Pas de salle de shoot à Nantes, mais des distributeurs de seringues

Par Marion Fersing, France Bleu Loire Océan lundi 17 octobre 2016 à 5:24

Toxicomanie, illustration
Toxicomanie, illustration © Maxppp -

La première salle de shoot ouvre ce lundi à Paris, pour que ceux qui prennent de la drogue puissent le faire en toute sécurité. A Nantes, il n'y en a pas, mais depuis plusieurs années, il y a des distributeurs de seringues pour éviter la transmission des maladies.

C'est la première en France. La première salle de shoot ouvre ce lundi à Paris, pour que ceux qui prennent de la drogue puissent le faire en toute sécurité. A Nantes, pas de telle salle, mais depuis plusieurs années, il y a deux distributeurs-échangeurs de seringues pour éviter la transmission des maladies comme le Sida entre toxicomanes.

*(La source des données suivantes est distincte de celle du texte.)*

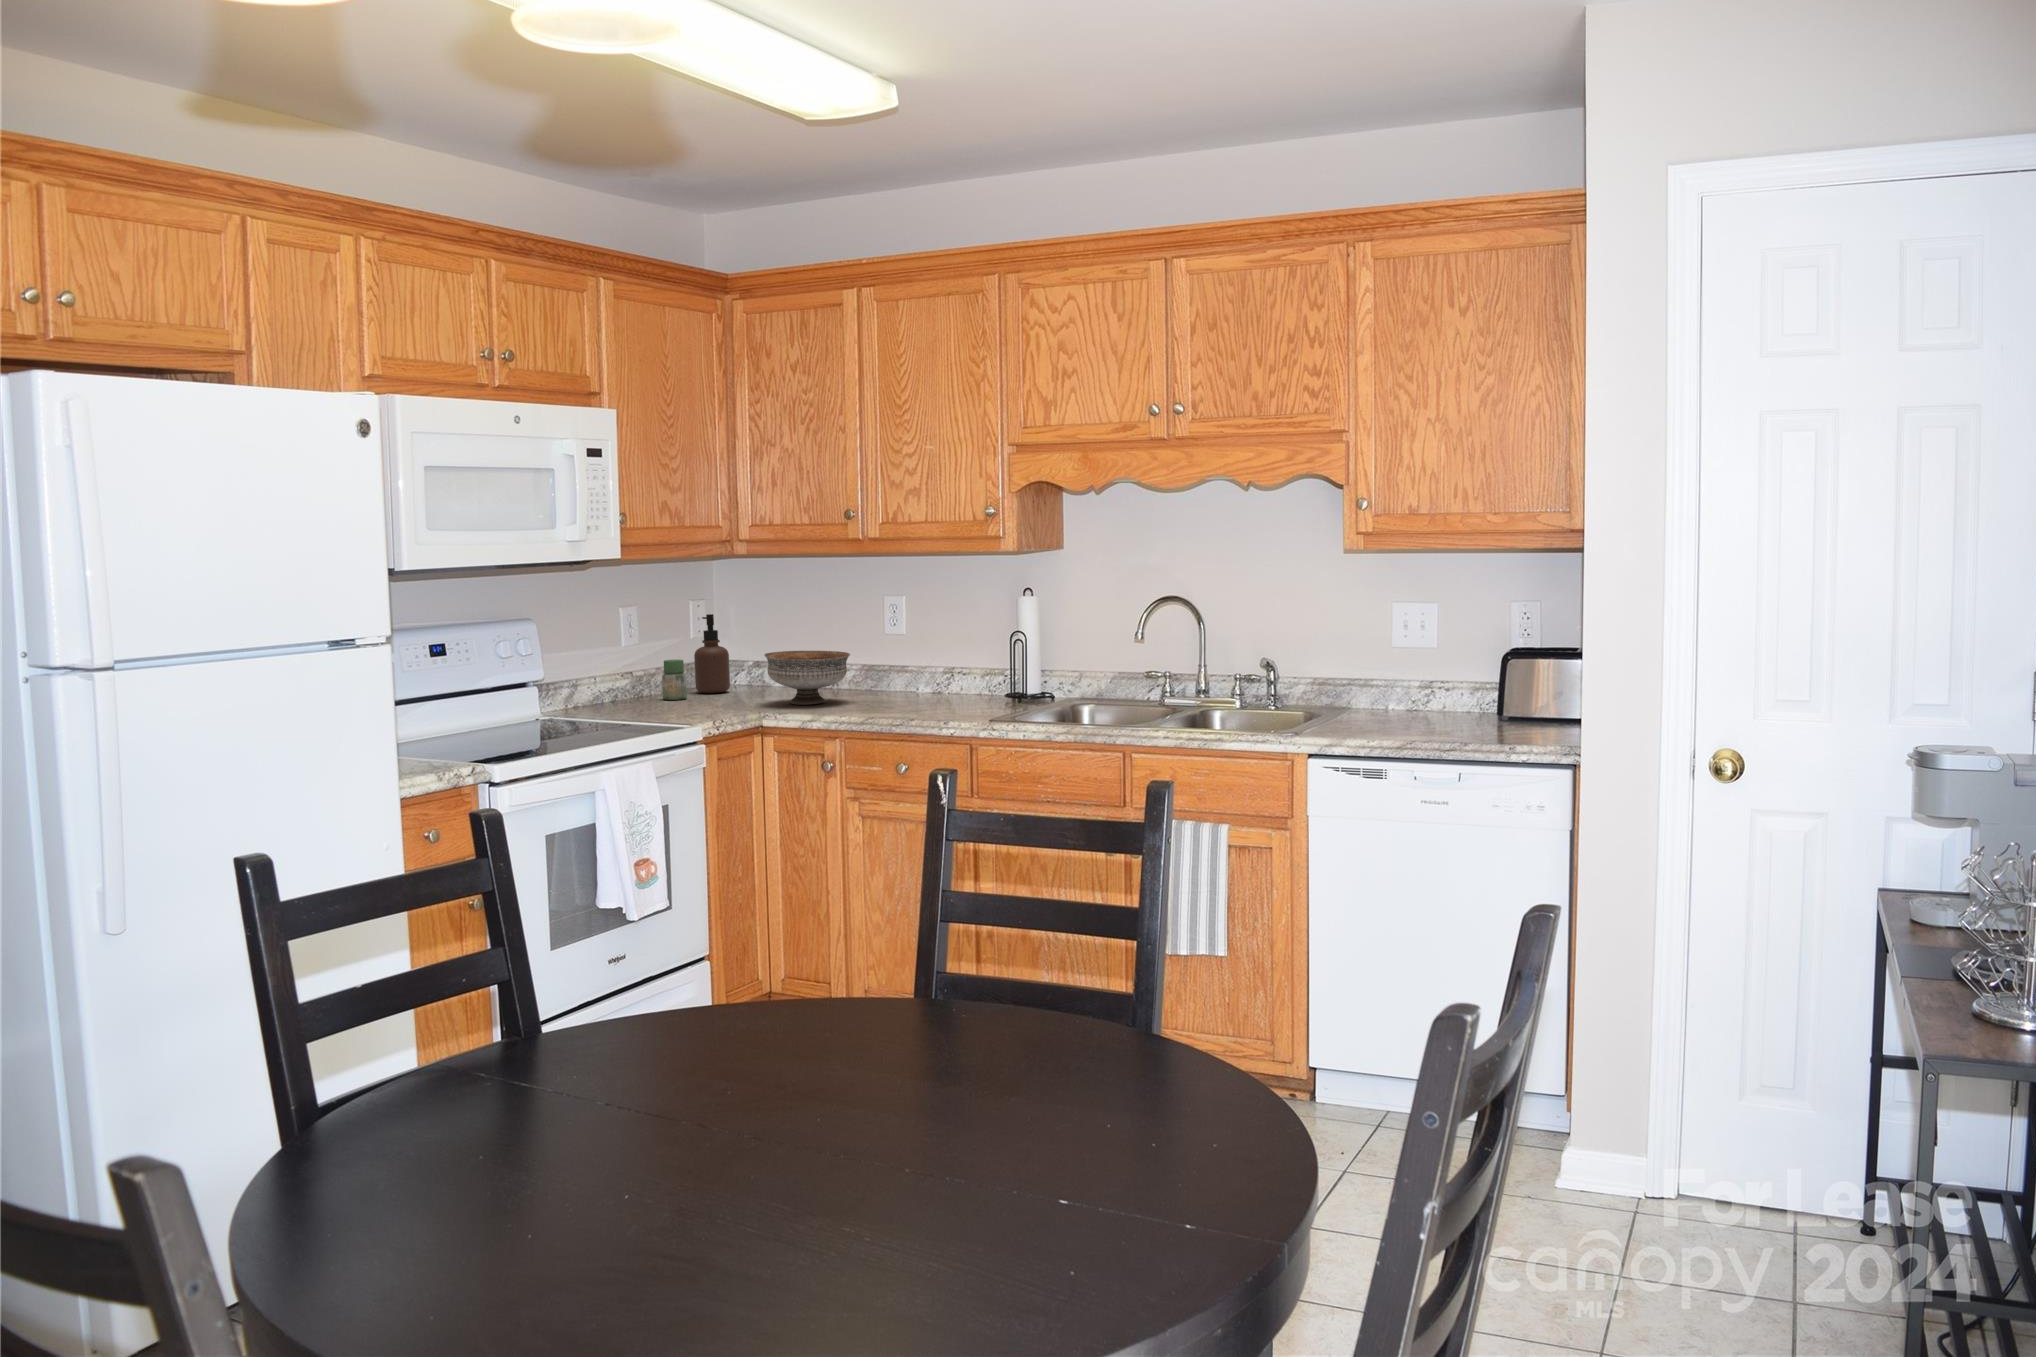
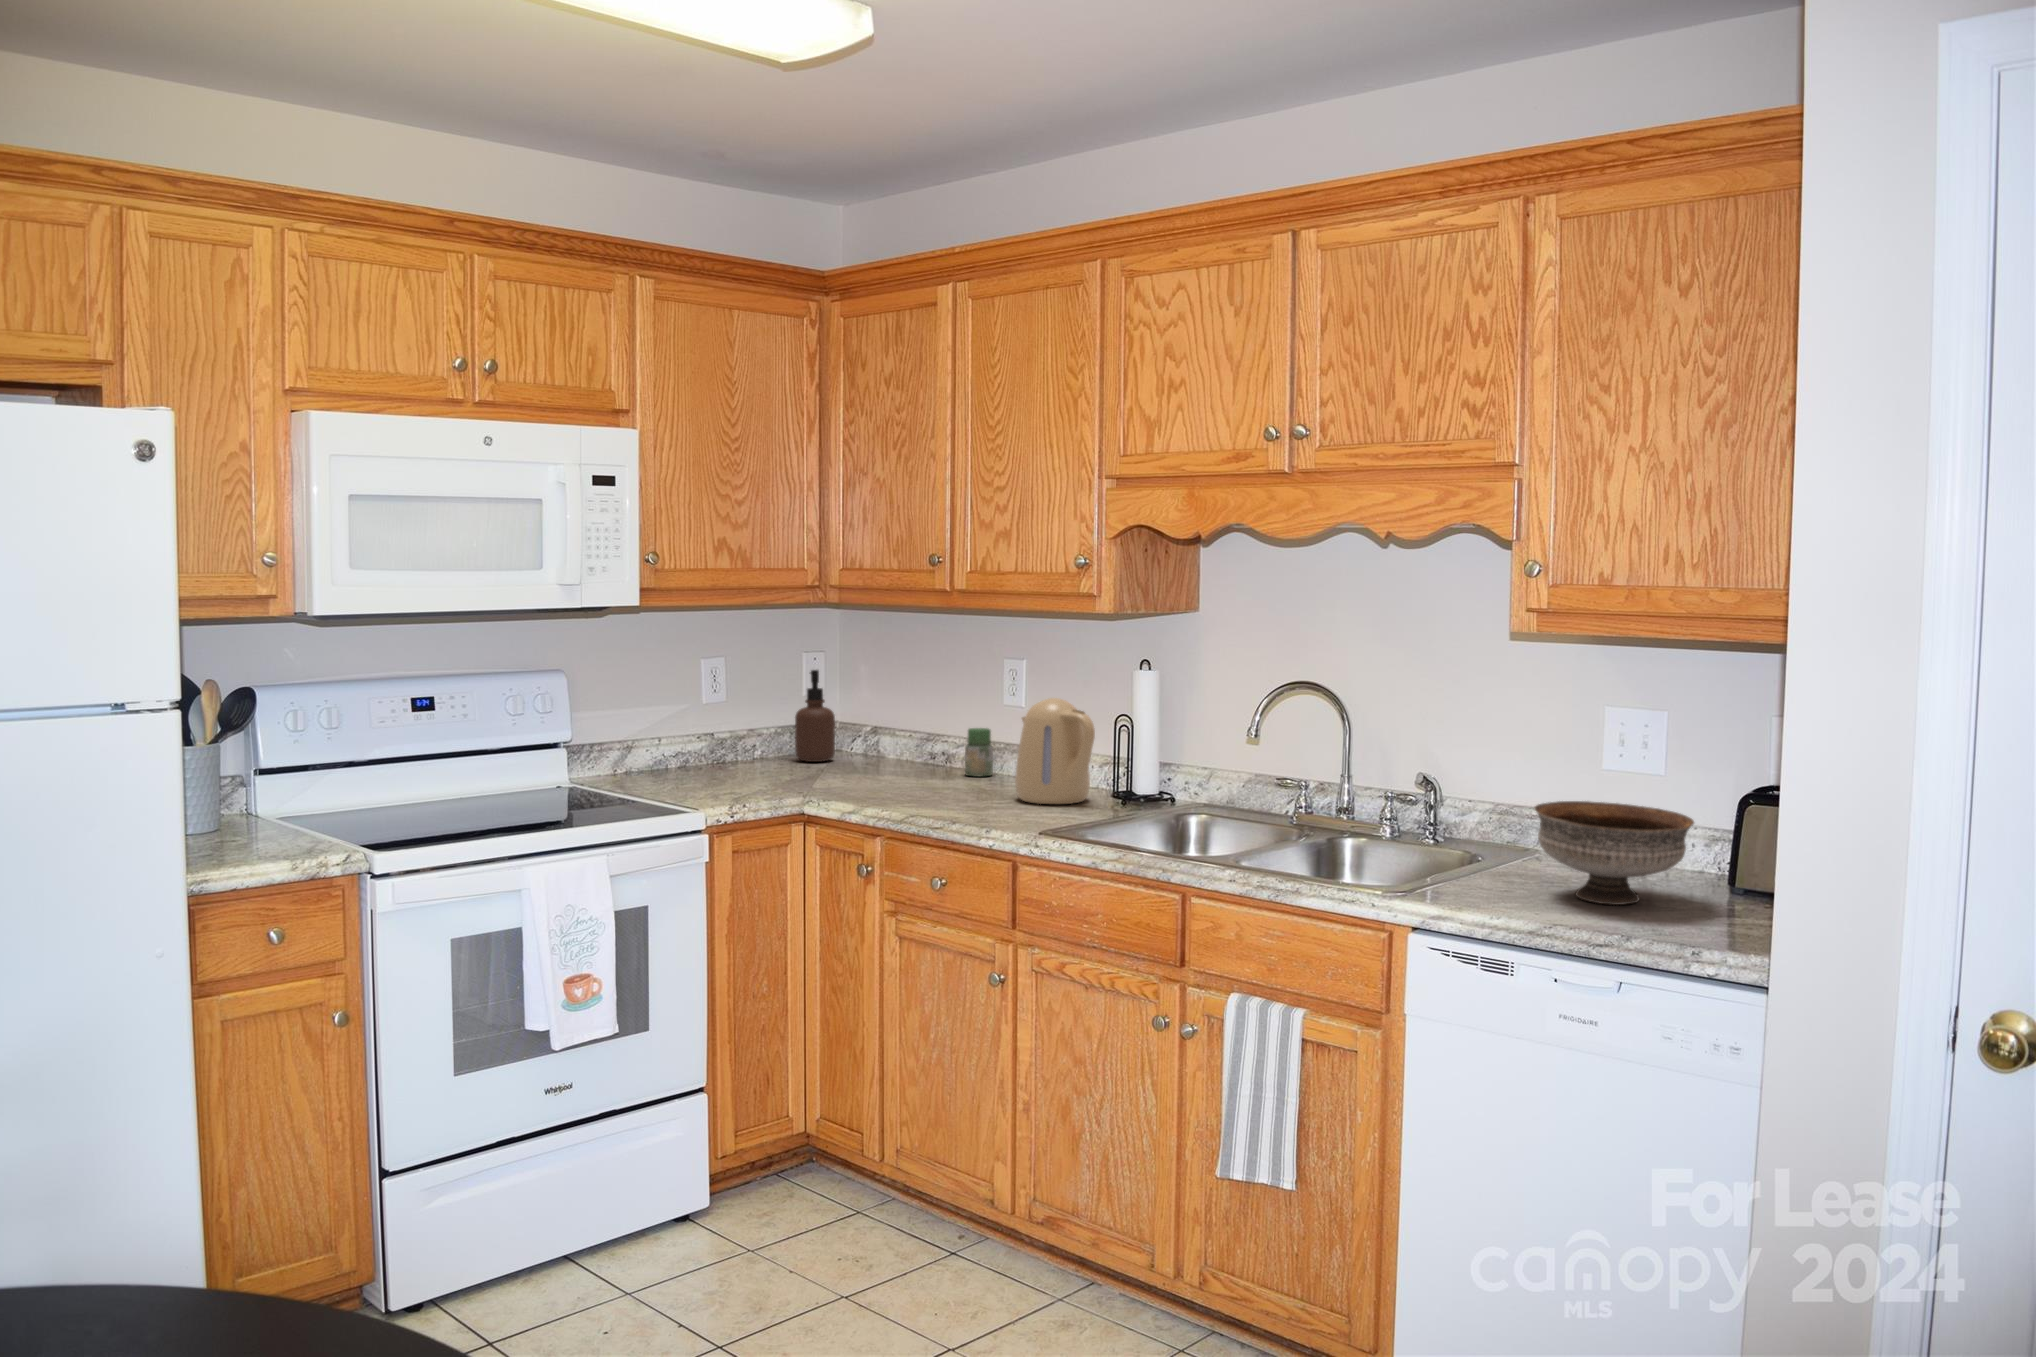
kettle: none [925,622,996,707] -> present [1015,698,1095,804]
bowl: present [764,651,850,705] -> present [1535,801,1694,905]
jar: present [662,659,687,700] -> present [965,728,993,777]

Il y en a un sur un parking, près du CHU et l'autre devant la Manu.

Non, on ne pousse pas à la consommation de drogue

Des seringues neuves sont aussi distribuées dans les locaux de plusieurs associations, comme le Caarud (centre d'accueil et d'accompagnement à la réduction des risques pour usagers de drogues). Gabriel Papp y est chef de service et il milite pour ces distributeurs, parce que les seringues usagées sont très dangereuses : "il y a la transmission des maladies et puis les seringues déjà utilisées abîment les veines. Voilà pourquoi c'est important de pouvoir échanger les seringues. Les personnes qui viennent chez nous peuvent repartir avec la quantité de matériel qu'elles veulent. Notre objectif, c'est vraiment de réduire les risques. Et, non, on ne pousse pas à la consommation de drogue en faisant ça puisque ceux qui viennent sont déjà des usagers".

Une salle de shoot à Nantes ?

Gabriel Papp va regarder avec intérêt l'expérimentation de cette première salle de shoot à Paris, puis de la suivante à Strasbourg. Mais de là à en ouvrir une à Nantes, le chemin est encore long : "notre association est pour tout ce qui permet d'encadrer la consommation de drogue. Après, avoir la volonté et la mettre en oeuvre sur un territoire, c'est autre chose. Il y a tout un travail à faire avec les pouvoirs publics".